• WHAT IS REQUIRED
Once the data has been read, return all of it precisely as written.

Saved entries
"""
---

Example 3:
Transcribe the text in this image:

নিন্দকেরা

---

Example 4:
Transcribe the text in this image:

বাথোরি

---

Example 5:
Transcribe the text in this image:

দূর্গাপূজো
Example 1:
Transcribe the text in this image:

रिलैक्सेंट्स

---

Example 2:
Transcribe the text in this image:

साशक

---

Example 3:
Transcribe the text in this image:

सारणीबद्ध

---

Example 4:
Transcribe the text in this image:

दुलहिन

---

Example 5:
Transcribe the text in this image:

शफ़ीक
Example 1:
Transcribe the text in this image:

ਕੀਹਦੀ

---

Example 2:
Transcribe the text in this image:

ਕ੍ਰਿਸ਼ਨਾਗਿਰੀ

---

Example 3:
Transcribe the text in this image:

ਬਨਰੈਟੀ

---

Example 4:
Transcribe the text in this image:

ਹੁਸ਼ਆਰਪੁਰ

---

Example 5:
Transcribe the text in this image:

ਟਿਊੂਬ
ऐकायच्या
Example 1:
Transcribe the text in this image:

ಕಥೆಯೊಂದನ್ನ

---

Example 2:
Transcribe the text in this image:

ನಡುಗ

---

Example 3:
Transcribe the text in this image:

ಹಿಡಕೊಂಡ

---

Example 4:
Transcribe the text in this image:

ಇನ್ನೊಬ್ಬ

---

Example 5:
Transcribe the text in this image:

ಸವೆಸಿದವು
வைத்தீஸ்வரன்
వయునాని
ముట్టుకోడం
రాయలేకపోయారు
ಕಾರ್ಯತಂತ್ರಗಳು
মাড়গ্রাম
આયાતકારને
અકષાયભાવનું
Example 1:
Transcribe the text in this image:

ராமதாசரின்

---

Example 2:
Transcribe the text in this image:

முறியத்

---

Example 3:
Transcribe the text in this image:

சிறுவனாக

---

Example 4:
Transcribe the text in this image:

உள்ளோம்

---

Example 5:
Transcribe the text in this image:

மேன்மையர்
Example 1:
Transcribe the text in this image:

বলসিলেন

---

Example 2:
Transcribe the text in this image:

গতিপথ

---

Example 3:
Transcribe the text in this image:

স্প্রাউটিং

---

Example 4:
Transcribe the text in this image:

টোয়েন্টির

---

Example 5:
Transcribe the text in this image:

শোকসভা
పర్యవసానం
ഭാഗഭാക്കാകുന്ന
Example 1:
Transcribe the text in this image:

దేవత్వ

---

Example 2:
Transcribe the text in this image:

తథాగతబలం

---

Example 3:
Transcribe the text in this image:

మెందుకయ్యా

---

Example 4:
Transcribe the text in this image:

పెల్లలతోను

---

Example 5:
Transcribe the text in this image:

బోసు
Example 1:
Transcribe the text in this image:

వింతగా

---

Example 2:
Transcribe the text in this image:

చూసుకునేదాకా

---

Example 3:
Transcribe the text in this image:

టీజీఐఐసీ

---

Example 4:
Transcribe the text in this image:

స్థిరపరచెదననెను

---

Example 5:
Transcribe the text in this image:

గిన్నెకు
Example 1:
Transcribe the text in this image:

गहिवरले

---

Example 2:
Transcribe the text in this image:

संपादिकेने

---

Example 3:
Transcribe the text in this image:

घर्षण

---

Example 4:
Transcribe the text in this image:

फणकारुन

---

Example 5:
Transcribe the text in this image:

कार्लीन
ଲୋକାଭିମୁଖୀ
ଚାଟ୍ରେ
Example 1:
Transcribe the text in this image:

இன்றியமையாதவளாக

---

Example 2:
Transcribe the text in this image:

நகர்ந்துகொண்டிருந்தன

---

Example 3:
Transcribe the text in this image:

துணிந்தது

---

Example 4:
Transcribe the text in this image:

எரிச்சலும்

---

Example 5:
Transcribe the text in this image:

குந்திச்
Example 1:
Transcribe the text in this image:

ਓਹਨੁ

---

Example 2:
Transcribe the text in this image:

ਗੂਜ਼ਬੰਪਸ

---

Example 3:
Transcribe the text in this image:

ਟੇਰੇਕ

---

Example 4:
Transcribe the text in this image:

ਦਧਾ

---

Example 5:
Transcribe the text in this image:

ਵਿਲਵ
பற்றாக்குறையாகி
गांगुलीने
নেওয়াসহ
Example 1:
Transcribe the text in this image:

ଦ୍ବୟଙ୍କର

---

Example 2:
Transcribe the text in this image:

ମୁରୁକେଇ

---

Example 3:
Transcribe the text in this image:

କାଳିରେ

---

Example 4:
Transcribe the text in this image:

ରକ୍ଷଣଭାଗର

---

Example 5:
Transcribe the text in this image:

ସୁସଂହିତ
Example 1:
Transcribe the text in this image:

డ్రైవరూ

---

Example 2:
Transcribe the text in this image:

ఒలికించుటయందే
"""
• WRITTEN RESPONSE
---

Example 3:
Transcribe the text in this image:

নিন্দকেরা

---

Example 4:
Transcribe the text in this image:

বাথোরি

---

Example 5:
Transcribe the text in this image:

দূর্গাপূজো
Example 1:
Transcribe the text in this image:

रिलैक्सेंट्स

---

Example 2:
Transcribe the text in this image:

साशक

---

Example 3:
Transcribe the text in this image:

सारणीबद्ध

---

Example 4:
Transcribe the text in this image:

दुलहिन

---

Example 5:
Transcribe the text in this image:

शफ़ीक
Example 1:
Transcribe the text in this image:

ਕੀਹਦੀ

---

Example 2:
Transcribe the text in this image:

ਕ੍ਰਿਸ਼ਨਾਗਿਰੀ

---

Example 3:
Transcribe the text in this image:

ਬਨਰੈਟੀ

---

Example 4:
Transcribe the text in this image:

ਹੁਸ਼ਆਰਪੁਰ

---

Example 5:
Transcribe the text in this image:

ਟਿਊੂਬ
ऐकायच्या
Example 1:
Transcribe the text in this image:

ಕಥೆಯೊಂದನ್ನ

---

Example 2:
Transcribe the text in this image:

ನಡುಗ

---

Example 3:
Transcribe the text in this image:

ಹಿಡಕೊಂಡ

---

Example 4:
Transcribe the text in this image:

ಇನ್ನೊಬ್ಬ

---

Example 5:
Transcribe the text in this image:

ಸವೆಸಿದವು
வைத்தீஸ்வரன்
వయునాని
ముట్టుకోడం
రాయలేకపోయారు
ಕಾರ್ಯತಂತ್ರಗಳು
মাড়গ্রাম
આયાતકારને
અકષાયભાવનું
Example 1:
Transcribe the text in this image:

ராமதாசரின்

---

Example 2:
Transcribe the text in this image:

முறியத்

---

Example 3:
Transcribe the text in this image:

சிறுவனாக

---

Example 4:
Transcribe the text in this image:

உள்ளோம்

---

Example 5:
Transcribe the text in this image:

மேன்மையர்
Example 1:
Transcribe the text in this image:

বলসিলেন

---

Example 2:
Transcribe the text in this image:

গতিপথ

---

Example 3:
Transcribe the text in this image:

স্প্রাউটিং

---

Example 4:
Transcribe the text in this image:

টোয়েন্টির

---

Example 5:
Transcribe the text in this image:

শোকসভা
పర్యవసానం
ഭാഗഭാക്കാകുന്ന
Example 1:
Transcribe the text in this image:

దేవత్వ

---

Example 2:
Transcribe the text in this image:

తథాగతబలం

---

Example 3:
Transcribe the text in this image:

మెందుకయ్యా

---

Example 4:
Transcribe the text in this image:

పెల్లలతోను

---

Example 5:
Transcribe the text in this image:

బోసు
Example 1:
Transcribe the text in this image:

వింతగా

---

Example 2:
Transcribe the text in this image:

చూసుకునేదాకా

---

Example 3:
Transcribe the text in this image:

టీజీఐఐసీ

---

Example 4:
Transcribe the text in this image:

స్థిరపరచెదననెను

---

Example 5:
Transcribe the text in this image:

గిన్నెకు
Example 1:
Transcribe the text in this image:

गहिवरले

---

Example 2:
Transcribe the text in this image:

संपादिकेने

---

Example 3:
Transcribe the text in this image:

घर्षण

---

Example 4:
Transcribe the text in this image:

फणकारुन

---

Example 5:
Transcribe the text in this image:

कार्लीन
ଲୋକାଭିମୁଖୀ
ଚାଟ୍ରେ
Example 1:
Transcribe the text in this image:

இன்றியமையாதவளாக

---

Example 2:
Transcribe the text in this image:

நகர்ந்துகொண்டிருந்தன

---

Example 3:
Transcribe the text in this image:

துணிந்தது

---

Example 4:
Transcribe the text in this image:

எரிச்சலும்

---

Example 5:
Transcribe the text in this image:

குந்திச்
Example 1:
Transcribe the text in this image:

ਓਹਨੁ

---

Example 2:
Transcribe the text in this image:

ਗੂਜ਼ਬੰਪਸ

---

Example 3:
Transcribe the text in this image:

ਟੇਰੇਕ

---

Example 4:
Transcribe the text in this image:

ਦਧਾ

---

Example 5:
Transcribe the text in this image:

ਵਿਲਵ
பற்றாக்குறையாகி
गांगुलीने
নেওয়াসহ
Example 1:
Transcribe the text in this image:

ଦ୍ବୟଙ୍କର

---

Example 2:
Transcribe the text in this image:

ମୁରୁକେଇ

---

Example 3:
Transcribe the text in this image:

କାଳିରେ

---

Example 4:
Transcribe the text in this image:

ରକ୍ଷଣଭାଗର

---

Example 5:
Transcribe the text in this image:

ସୁସଂହିତ
Example 1:
Transcribe the text in this image:

డ్రైవరూ

---

Example 2:
Transcribe the text in this image:

ఒలికించుటయందే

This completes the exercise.